Monday, March 30th, 2015

Europe’s top rights body, the Parliamentary Assembly of the Council of Europe (PACE), has expressed concern regarding the mass surveillance practices of the American and British intelligence agencies. In a 32 page report created by Dutch Member of Parliament Pieter Omtzigt, the body says that mass surveillance not only violates European privacy laws and is a great threat to human rights of target subjects, it is also a very ineffective way of fighting terrorism. The report also questioned the need of using technologically advanced systems used by NSA and GCHQ to collect and analyze data and termed the scale of NSA’s surveillance as stunning.

In the report, PACE also highlighted the issue of internet security and questioned the practice of introducing security vulnerabilities and backdoors into computer standards and systems by the security agencies.

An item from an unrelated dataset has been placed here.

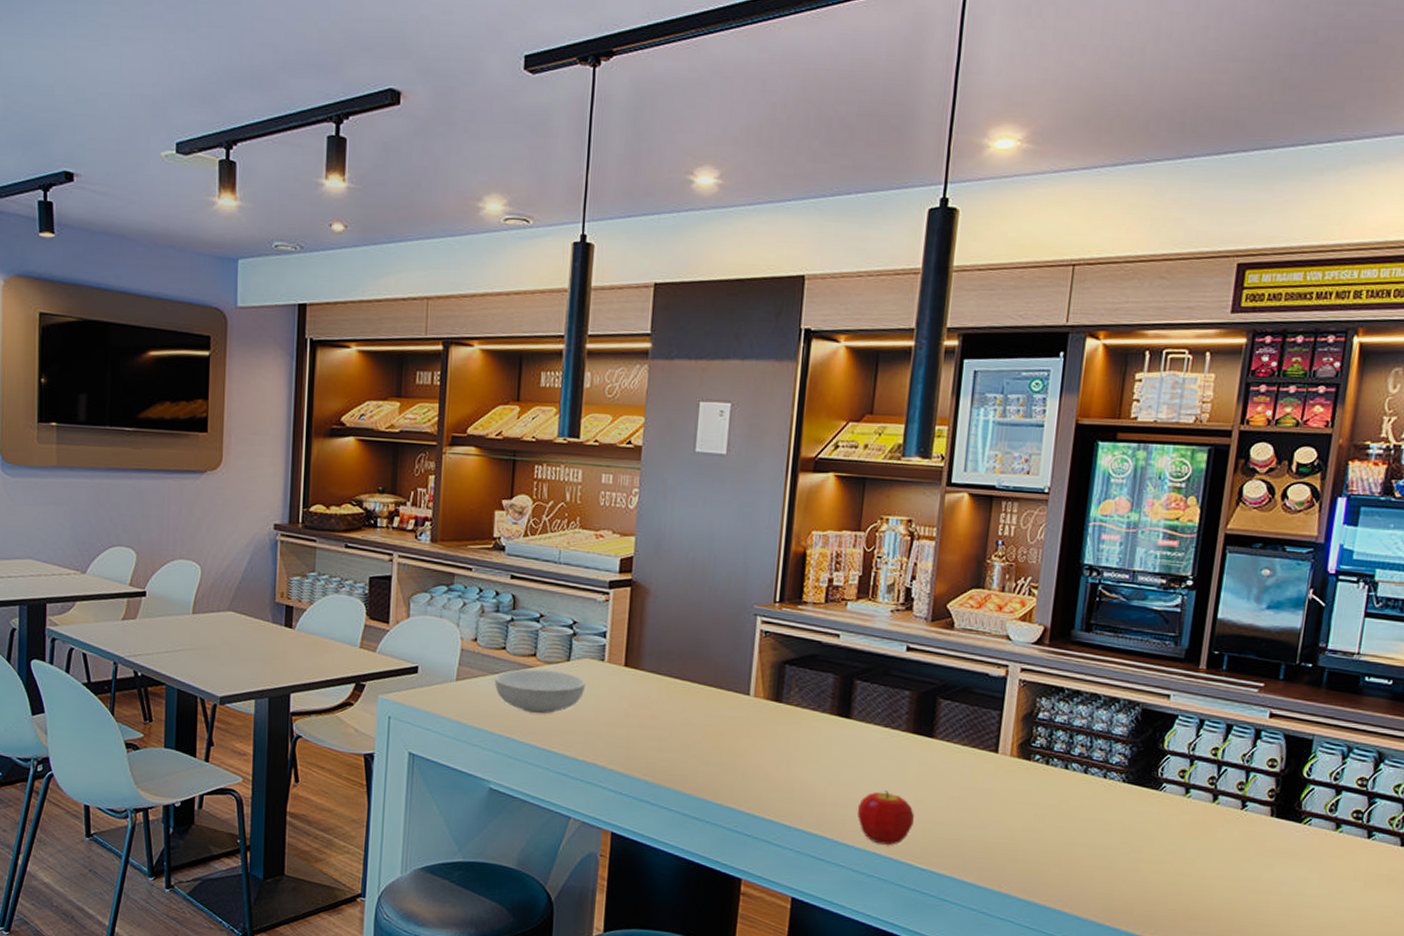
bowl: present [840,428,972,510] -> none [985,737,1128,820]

The body warned that such practices could lead to disastrous consequences since once a vulnerability has been introduced, it could also be exploited by terrorists or criminals to wreak havoc on critical systems. The use of such practices was first revealed by the former NSA contractor turned whistleblower Edward Snowden who also made an appearance before the body last year and disclosed how the U.S. government was spying on human right activists and non-government organizations.

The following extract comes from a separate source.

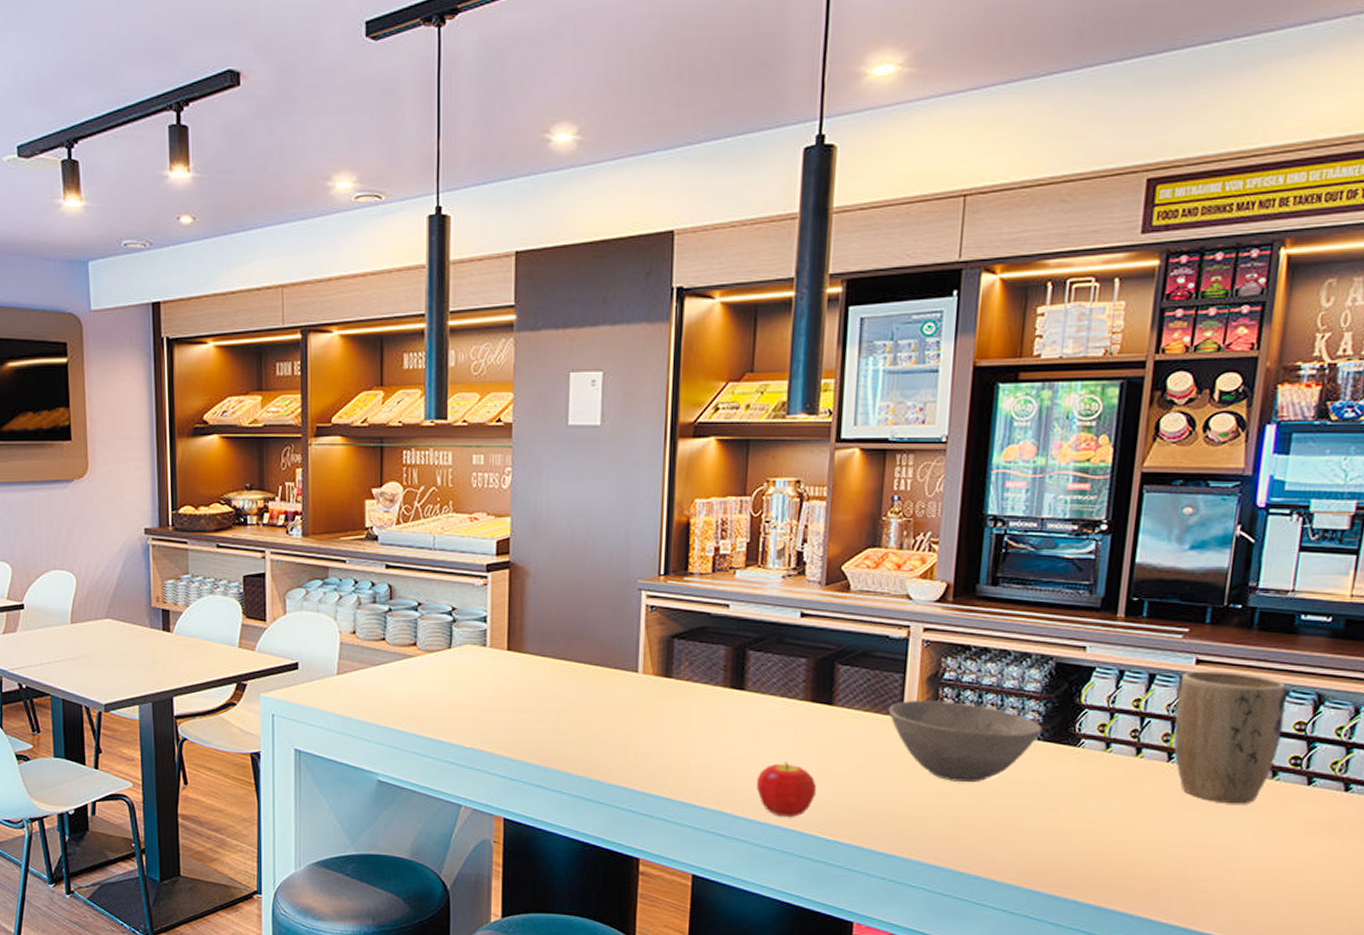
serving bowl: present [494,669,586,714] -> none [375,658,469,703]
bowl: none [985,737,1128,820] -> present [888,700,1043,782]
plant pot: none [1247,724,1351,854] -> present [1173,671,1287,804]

The report also highlights how the British laws that grant sweeping surveillance powers to the agency GCHQ are in direct contradiction with European convention on human rights. The body says that GCHQ’s surveillance might be violating article 10 (right to freedom of expression), article 8 (right to privacy) as well as article 6 (right to fair trial) of the convention. Calling these rights as cornerstone of democracy, the report also suggests that their infringement without any judicial oversight could jeopardize the rule of the law. PACE also mentions that there is credible evidence that the intelligence agencies are collecting data on a massive scale and are even targeting people that are not suspected of any crime.

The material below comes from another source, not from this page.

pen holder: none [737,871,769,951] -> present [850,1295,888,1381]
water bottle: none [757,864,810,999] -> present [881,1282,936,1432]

Once portion of the report also says that PACE is deeply worried about the use of secret laws and their different interpretations that have enabled surveillance on an industrial scale. The body denounced such laws as anti-democratic and expressed concern that politicians are not able to take correct decisions due to highly technical nature of the mass surveillance operations.

Although the report is critical of mass surveillance, it recommends targeted surveillance of potential suspects. Noting that mass surveillance has not been found to be effective against prevention of terror attacks, the body said that government agencies have better chance of success if they target specific individuals instead of stretching their resources to monitor millions of people. The report also called for the creation of a new legal framework to rebuild trust between trans-Atlantic nations and protect whistleblowers like Edward Snowden from prosecution.

Although the recommendations made by the body are not legally binding on the 47 member states, it nevertheless provides a clear guideline on how to protect the fundamental rights of citizens. The next step for the member states is to debate the issues highlighted in the report and forward their suggestions to European Court of Human Rights.